Kernel dies on requests.get() of 1.4GB file

I have a Jupyter Notebook on GitHub that I am running through MyBinder at https://mybinder.org/v2/gh/jcoliver/dig-coll-borderlands/master?filepath=Text-Mining-Template.ipynb. When downloading a zip file (second code block) with requests.get(), the memory quickly increases to the max (2GB) and the kernel dies. I swear this did not happen a month ago, and I have isolated the problem to the requests.get() line. If I pass stream = True to requests.get(), the requests.get() line runs without killing the kernel, but the download on subsequent lines does max out the memory and kills the kernel. I can run the notebook locally and the download works just fine (although it takes a few minutes). It seems like this should work, but is a 1.4GB file too big for a download with the MyBinder infrastructure?

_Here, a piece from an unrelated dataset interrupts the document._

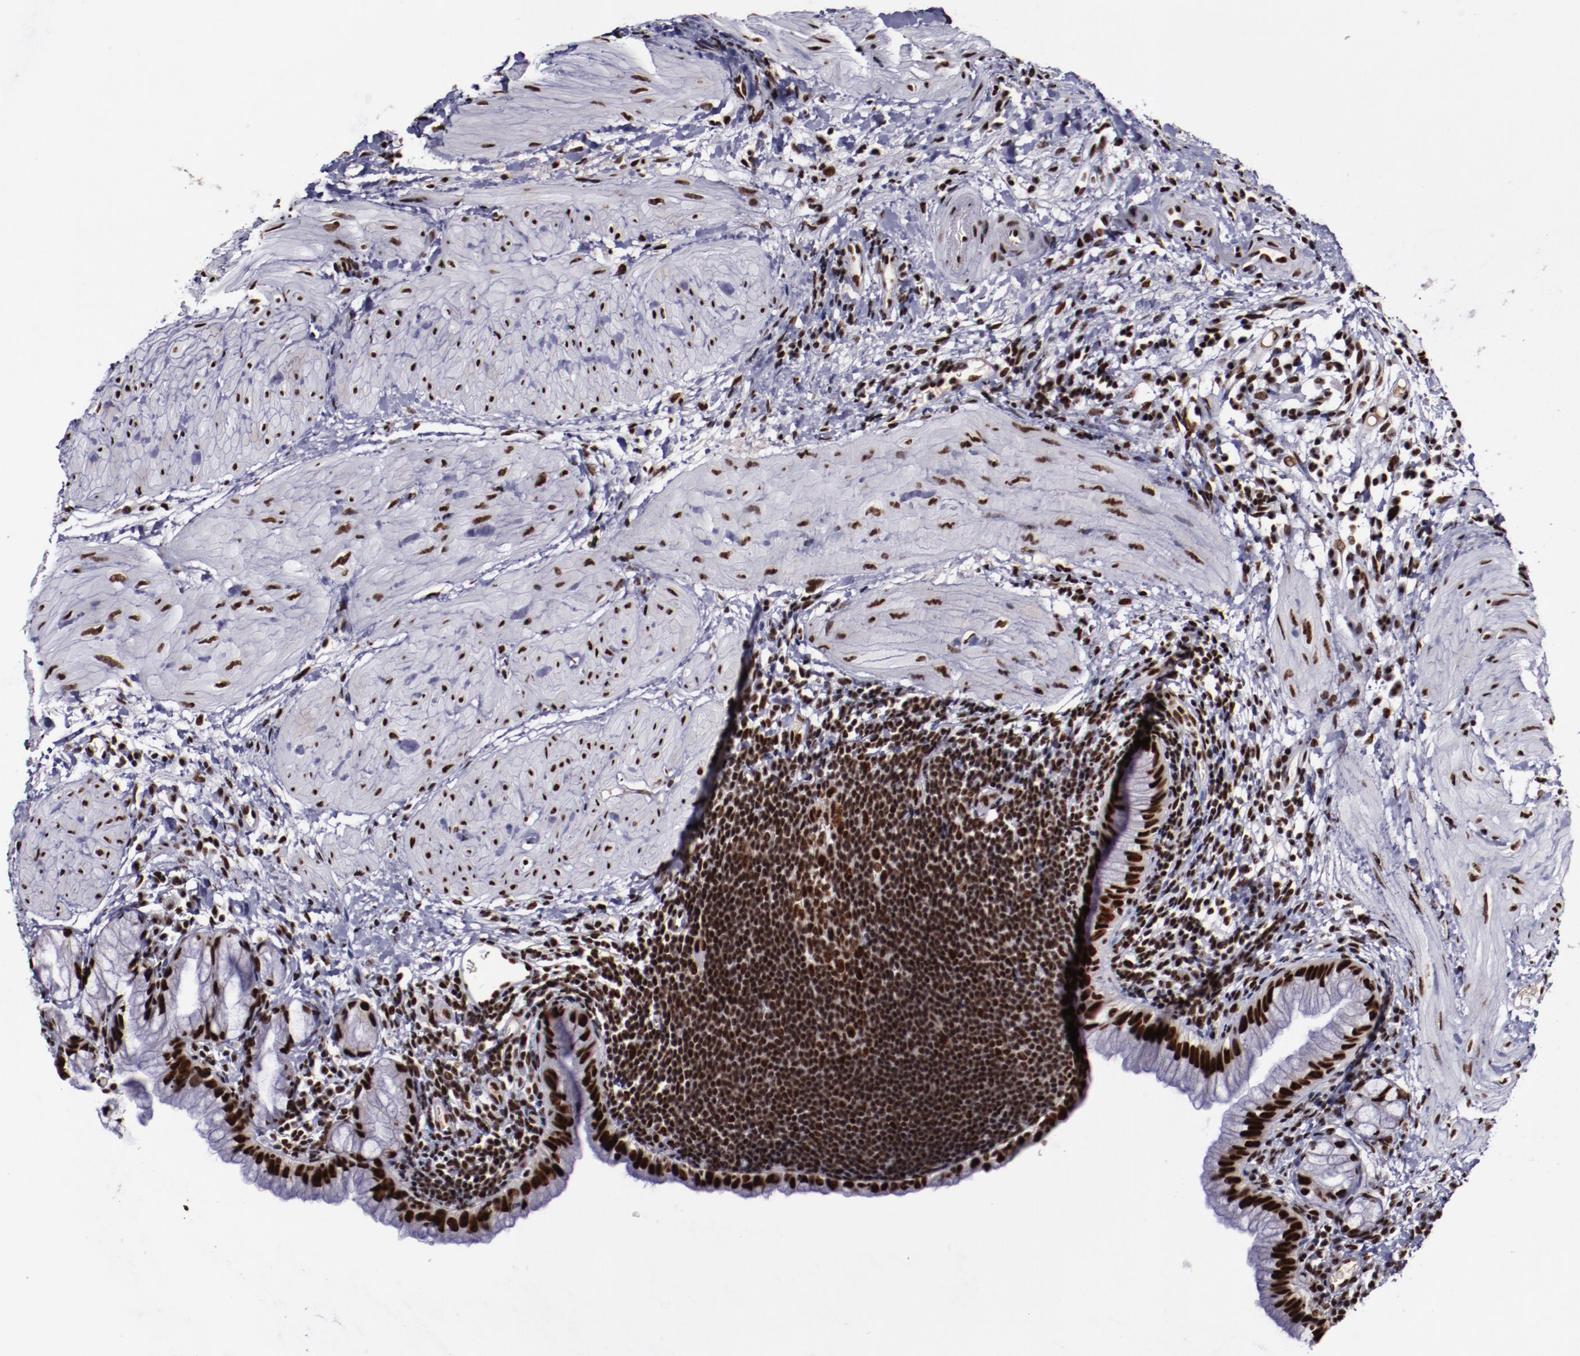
{"staining": {"intensity": "strong", "quantity": ">75%", "location": "nuclear"}, "tissue": "gallbladder", "cell_type": "Glandular cells", "image_type": "normal", "snomed": [{"axis": "morphology", "description": "Normal tissue, NOS"}, {"axis": "morphology", "description": "Inflammation, NOS"}, {"axis": "topography", "description": "Gallbladder"}], "caption": "Immunohistochemistry (IHC) histopathology image of normal gallbladder: gallbladder stained using immunohistochemistry exhibits high levels of strong protein expression localized specifically in the nuclear of glandular cells, appearing as a nuclear brown color.", "gene": "ERH", "patient": {"sex": "male", "age": 66}}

Yes, if you reach the maximum memory limit (or go above it) then the kernel will get killed on mybinder.org.

Maybe you can fetch a subset of the file or find a way to stream it and only process a subset at a time.

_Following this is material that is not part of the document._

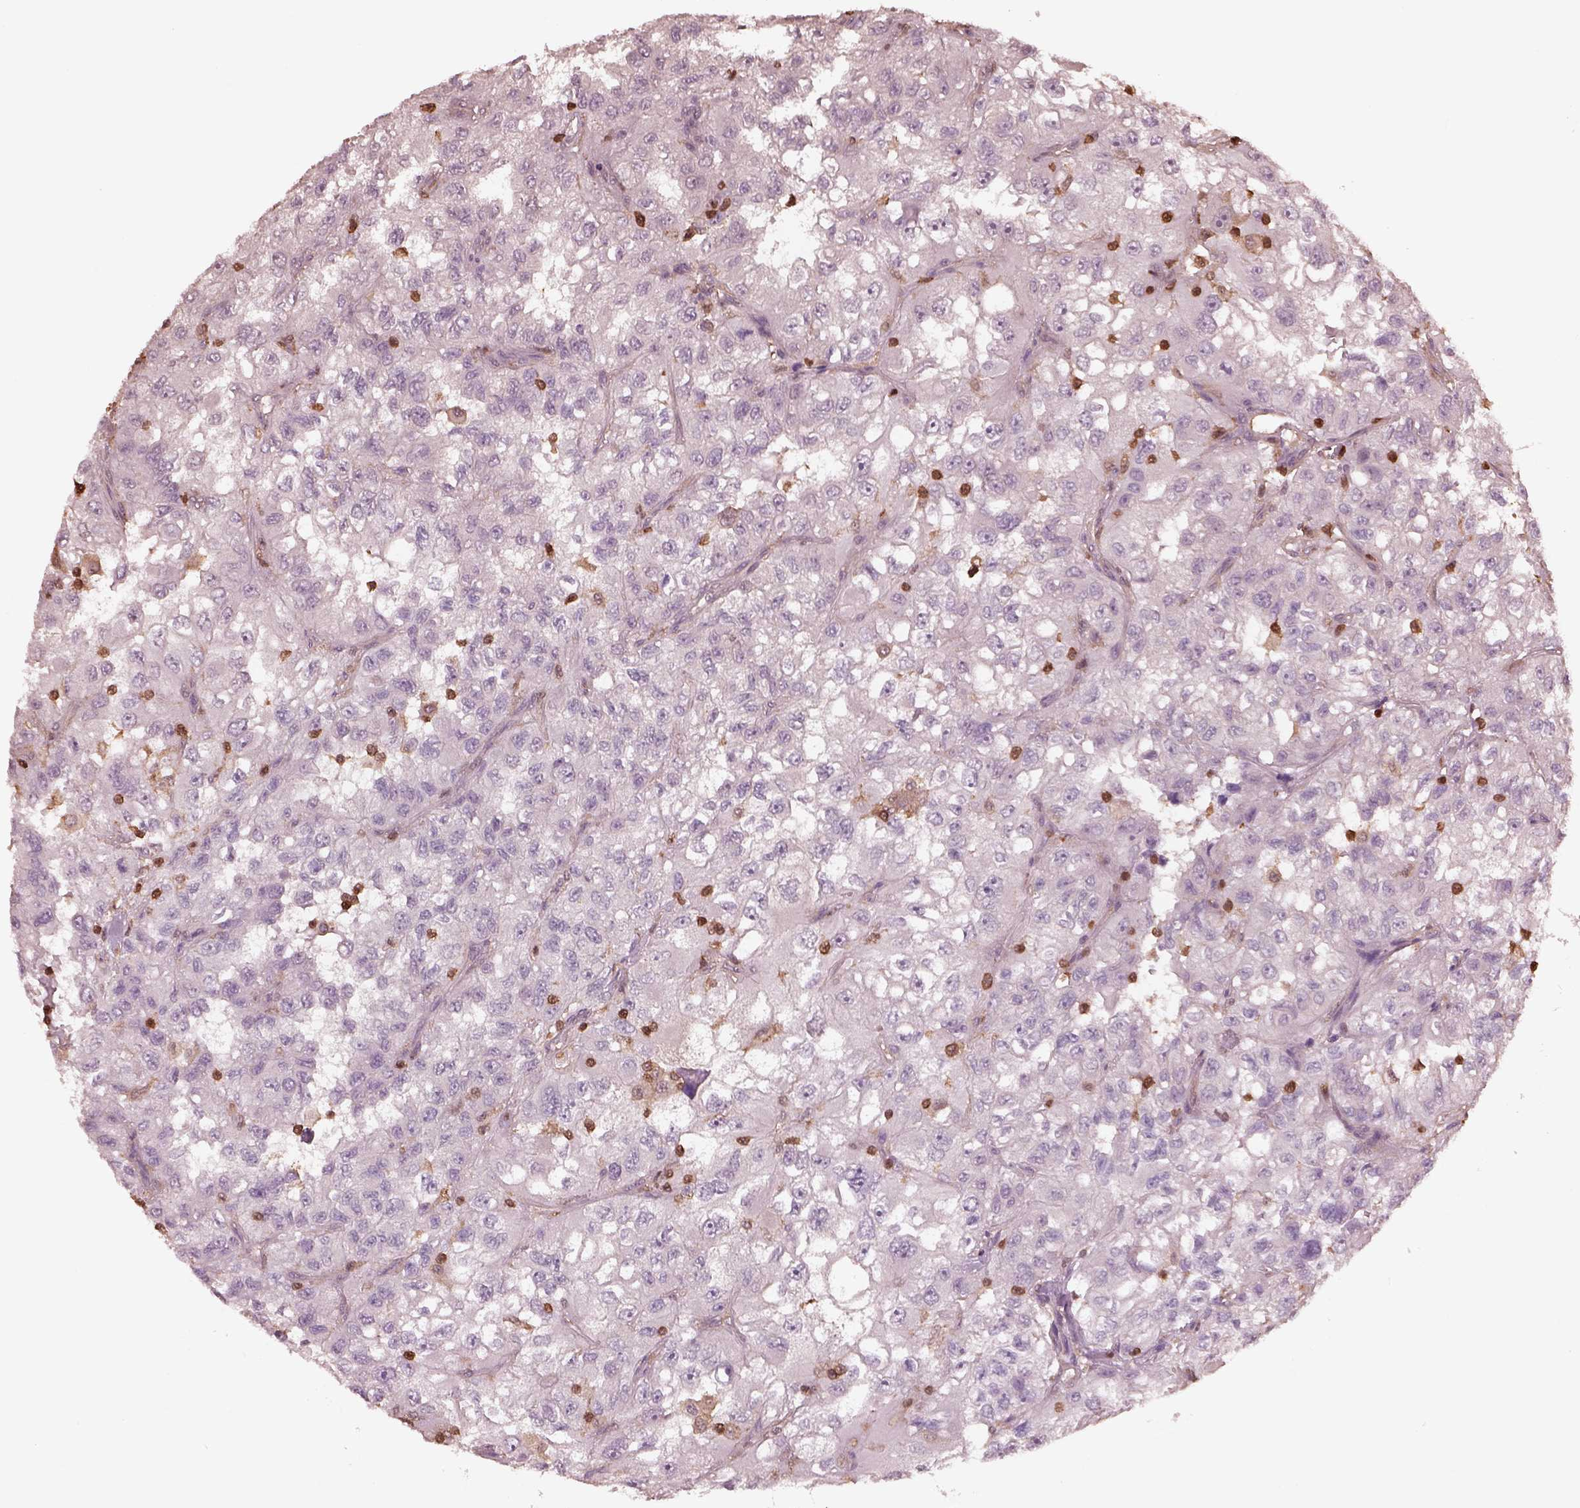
{"staining": {"intensity": "negative", "quantity": "none", "location": "none"}, "tissue": "renal cancer", "cell_type": "Tumor cells", "image_type": "cancer", "snomed": [{"axis": "morphology", "description": "Adenocarcinoma, NOS"}, {"axis": "topography", "description": "Kidney"}], "caption": "DAB (3,3'-diaminobenzidine) immunohistochemical staining of renal cancer displays no significant positivity in tumor cells.", "gene": "IL31RA", "patient": {"sex": "male", "age": 64}}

Thanks, Tim. Yes, I understand the ramifications of maxing out the RAM on a MyBinder-hosted notebook. However, two sources of consternation are:

  1. The file is only 1.4GB, considerably lower than the allotment of 2GB. Other processes in the notebook are using 200MB, at most, so it is not clear how a 1.4GB file download maxes out the 2GB RAM.
  2. I can confirm that this notebook hosted on MyBinder worked as recently as 2020-10-15. That is, the code could be executed as written without exceeding the memory allocation and kernel death.

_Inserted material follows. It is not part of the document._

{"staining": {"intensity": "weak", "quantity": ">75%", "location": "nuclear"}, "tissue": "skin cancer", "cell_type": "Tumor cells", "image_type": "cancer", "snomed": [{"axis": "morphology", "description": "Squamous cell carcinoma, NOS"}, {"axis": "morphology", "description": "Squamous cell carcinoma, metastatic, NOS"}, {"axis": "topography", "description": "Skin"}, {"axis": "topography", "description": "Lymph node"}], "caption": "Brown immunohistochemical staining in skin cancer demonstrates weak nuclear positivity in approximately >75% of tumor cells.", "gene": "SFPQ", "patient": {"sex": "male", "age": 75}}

We’ve not changed the memory limit downwards recently. However some of the clusters that back mybinder.org (sometimes) offer more RAM. So maybe you got lucky in the past. You can explicitly ask for your binder to be launched on https://notebooks.gesis.org/binder/ which (permanently) offers more RAM to users.

My guess is that the peak memory usage of requests is larger than the size of the file. As in I wouldn’t be surprised to learn that they make a copy of the file contents somewhere. I am 99% sure the kernel isn’t getting killed prematurely, so it must be something that leads to it using more than 2GB (minus overheads from notebook process etc)

TL; DR: The GESIS solution works great. Thanks for the suggestion, @betatim.

When running the notebook on GESIS, the memory used never goes beyond 1.8GB (8GB are available), and all code-blocks execute successfully. Granted there is almost certainly a difference between the memory used and the memory reported, but it still seems like there might be a difference in memory consumption between MyBinder and GESIS hosting. I agree that the kernel isn’t being killed prematurely on the MyBinder hosting - I can watch as the memory climbs by 100-200 increments until it reaches the red zone above 1.9GB and then, alas, the kernel perishes.

But the GESIS-hosted solution works, so woo-hoo!